Słojewski Marcin, Chłosta Piotr, Myślak Marek, Herlinger Grzegorz, Dobroński Piotr, Kryst Piotr, Drewa Tomasz
Department of Urology and Urological Oncology, Pomeranian Medical University, Szczecin, Poland.
Wideochir Inne Tech Maloinwazyjne. 2013 Jun;8(2):158-61. doi: 10.5114/wiitm.2011.31946. Epub 2012 Nov 26.
Patients with high grade and/or muscle invasive bladder cancer and with concomitant diseases of the upper urinary tract, e.g. urothelial tumors (transitional cell carcinoma - TCC) or afunctional hydronephrotic kidneys, may be candidates for simultaneous cystectomy and nephroureterectomy. Although the progress in laparoscopic techniques made these procedures feasible and safe, they are still technically demanding so only experienced surgeons can perform them. The aim of the study is to report our experience with laparoscopic simultaneous en bloc resection of the urinary bladder together with unilateral or bilateral nephroureterectomy in patients with TCC. Our material consists of three cases operated on in three centers between 2002 and 2011. After having completed bilateral (1 case) or unilateral (2 cases) nephroureterectomy, we performed radical cystectomy with pelvic lymph node dissection. All the specimens, including the kidneys, ureters, bladder, and reproductive organs in the female, were collected in endobags and were retrieved en bloc using hypogastric incision in the male patient and the vaginal route in the female patients. The demographic and perioperative information was collected and analyzed. All procedures were completed laparoscopically without the need of conversion to open surgery. No major intra- or postoperative complications were observed. Only 1 patient suffered from prolonged lymphatic leakage. From our experience we can conclude that single-session laparoscopic cystectomy and nephroureterectomy are technically feasible and safe, and may be offered for the treatment of selected cases of TCC of the urinary tract.

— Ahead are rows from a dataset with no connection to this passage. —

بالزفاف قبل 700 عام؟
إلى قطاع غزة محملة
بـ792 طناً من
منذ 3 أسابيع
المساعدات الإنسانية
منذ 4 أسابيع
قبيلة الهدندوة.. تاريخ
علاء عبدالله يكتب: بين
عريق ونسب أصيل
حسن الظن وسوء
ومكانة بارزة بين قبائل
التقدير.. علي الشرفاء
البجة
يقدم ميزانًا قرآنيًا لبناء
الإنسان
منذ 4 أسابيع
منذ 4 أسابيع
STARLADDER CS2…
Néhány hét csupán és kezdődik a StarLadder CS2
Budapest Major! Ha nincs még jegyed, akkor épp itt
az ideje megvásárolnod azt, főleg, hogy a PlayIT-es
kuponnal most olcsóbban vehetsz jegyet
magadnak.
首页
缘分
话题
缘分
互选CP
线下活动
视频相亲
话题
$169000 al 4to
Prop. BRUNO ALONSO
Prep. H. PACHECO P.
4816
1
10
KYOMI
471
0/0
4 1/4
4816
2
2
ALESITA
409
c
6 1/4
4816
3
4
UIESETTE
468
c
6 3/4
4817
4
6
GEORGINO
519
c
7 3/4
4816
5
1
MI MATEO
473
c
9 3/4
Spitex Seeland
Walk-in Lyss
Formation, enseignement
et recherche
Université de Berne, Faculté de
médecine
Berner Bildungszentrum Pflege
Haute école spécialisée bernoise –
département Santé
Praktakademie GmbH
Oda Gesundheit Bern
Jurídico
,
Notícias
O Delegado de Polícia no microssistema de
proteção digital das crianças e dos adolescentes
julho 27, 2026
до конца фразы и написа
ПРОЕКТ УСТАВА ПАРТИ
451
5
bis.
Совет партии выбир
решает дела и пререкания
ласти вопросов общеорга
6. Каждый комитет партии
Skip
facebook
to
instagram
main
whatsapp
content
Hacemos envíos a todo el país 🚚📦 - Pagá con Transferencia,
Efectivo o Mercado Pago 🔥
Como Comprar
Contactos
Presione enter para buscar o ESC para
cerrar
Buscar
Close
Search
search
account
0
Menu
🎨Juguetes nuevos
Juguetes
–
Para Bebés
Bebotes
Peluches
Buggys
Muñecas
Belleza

患有高级别和/或肌肉浸润性膀胱癌且伴有上尿路合并症的患者,例如尿路上皮肿瘤(移行细胞癌 - TCC)或无功能的肾积水肾脏,可能适合同时进行膀胱切除术和肾输尿管切除术。尽管腹腔镜技术的进步使这些手术变得可行且安全,但它们在技术上仍然要求很高,因此只有经验丰富的外科医生才能实施。本研究的目的是报告我们在腹腔镜下对患有TCC的患者同时整块切除膀胱及单侧或双侧肾输尿管的经验。我们的资料包括2002年至2011年间在三个中心进行手术的三例病例。在完成双侧(1例)或单侧(2例)肾输尿管切除术后,我们进行了根治性膀胱切除术及盆腔淋巴结清扫术。所有标本,包括男性患者的肾脏、输尿管、膀胱以及女性患者的生殖器官,均收集于内袋中,并通过男性患者的下腹切口和女性患者的阴道途径整块取出。收集并分析了人口统计学和围手术期信息。所有手术均在腹腔镜下完成,无需转为开放手术。未观察到重大的术中或术后并发症。只有1例患者出现了持续性淋巴漏。根据我们的经验可以得出结论,单阶段腹腔镜膀胱切除术和肾输尿管切除术在技术上是可行且安全的,可用于治疗某些选定的尿路TCC病例。